→ **WHAT YOU NEED TO DO**: Go through the lines of the material and count the ones with the word "classic". Give that count alone.

━━ AVAILABLE DATA

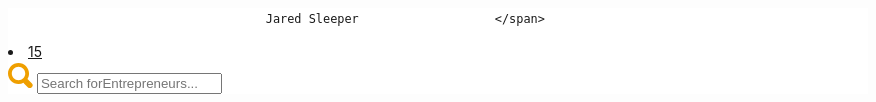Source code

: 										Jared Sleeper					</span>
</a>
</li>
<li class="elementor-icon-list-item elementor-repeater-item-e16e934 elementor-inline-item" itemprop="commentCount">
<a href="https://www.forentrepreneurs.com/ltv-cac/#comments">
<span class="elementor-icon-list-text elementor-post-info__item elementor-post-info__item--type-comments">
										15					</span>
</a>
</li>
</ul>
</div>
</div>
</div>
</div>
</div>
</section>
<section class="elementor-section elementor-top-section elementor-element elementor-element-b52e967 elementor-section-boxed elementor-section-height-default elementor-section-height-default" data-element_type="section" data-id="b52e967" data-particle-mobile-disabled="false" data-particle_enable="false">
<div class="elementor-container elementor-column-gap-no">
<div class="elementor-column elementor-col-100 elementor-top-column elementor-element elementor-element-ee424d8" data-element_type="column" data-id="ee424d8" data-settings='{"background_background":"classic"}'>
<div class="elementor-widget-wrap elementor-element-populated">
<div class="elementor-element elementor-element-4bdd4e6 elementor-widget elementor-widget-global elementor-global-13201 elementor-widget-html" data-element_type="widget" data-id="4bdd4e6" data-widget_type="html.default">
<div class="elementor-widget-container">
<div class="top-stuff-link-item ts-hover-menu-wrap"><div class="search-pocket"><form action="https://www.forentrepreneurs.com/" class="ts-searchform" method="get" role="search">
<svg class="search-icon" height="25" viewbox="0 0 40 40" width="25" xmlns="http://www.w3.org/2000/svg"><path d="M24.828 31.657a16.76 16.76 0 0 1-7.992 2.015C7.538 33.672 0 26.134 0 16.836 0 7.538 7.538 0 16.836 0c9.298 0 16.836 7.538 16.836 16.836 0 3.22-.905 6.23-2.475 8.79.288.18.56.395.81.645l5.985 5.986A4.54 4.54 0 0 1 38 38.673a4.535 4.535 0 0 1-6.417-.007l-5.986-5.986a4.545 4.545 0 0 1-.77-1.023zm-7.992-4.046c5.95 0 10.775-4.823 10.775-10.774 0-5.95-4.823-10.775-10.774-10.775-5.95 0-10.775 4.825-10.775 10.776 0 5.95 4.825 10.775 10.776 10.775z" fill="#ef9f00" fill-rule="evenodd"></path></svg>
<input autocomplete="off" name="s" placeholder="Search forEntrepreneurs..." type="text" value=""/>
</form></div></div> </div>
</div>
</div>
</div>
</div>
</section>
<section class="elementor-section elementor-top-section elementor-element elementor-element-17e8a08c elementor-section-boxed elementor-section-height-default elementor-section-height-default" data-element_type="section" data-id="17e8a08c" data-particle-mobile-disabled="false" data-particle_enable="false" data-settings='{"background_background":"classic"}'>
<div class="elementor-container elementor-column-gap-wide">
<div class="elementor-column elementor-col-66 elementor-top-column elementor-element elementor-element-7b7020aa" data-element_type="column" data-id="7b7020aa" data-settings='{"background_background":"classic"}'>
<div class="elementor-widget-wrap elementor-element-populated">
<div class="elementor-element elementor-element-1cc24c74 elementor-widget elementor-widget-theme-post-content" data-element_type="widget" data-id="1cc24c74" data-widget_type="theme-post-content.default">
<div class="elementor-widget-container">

━━━━

→ **RESPONSE TO THE TASK**: 3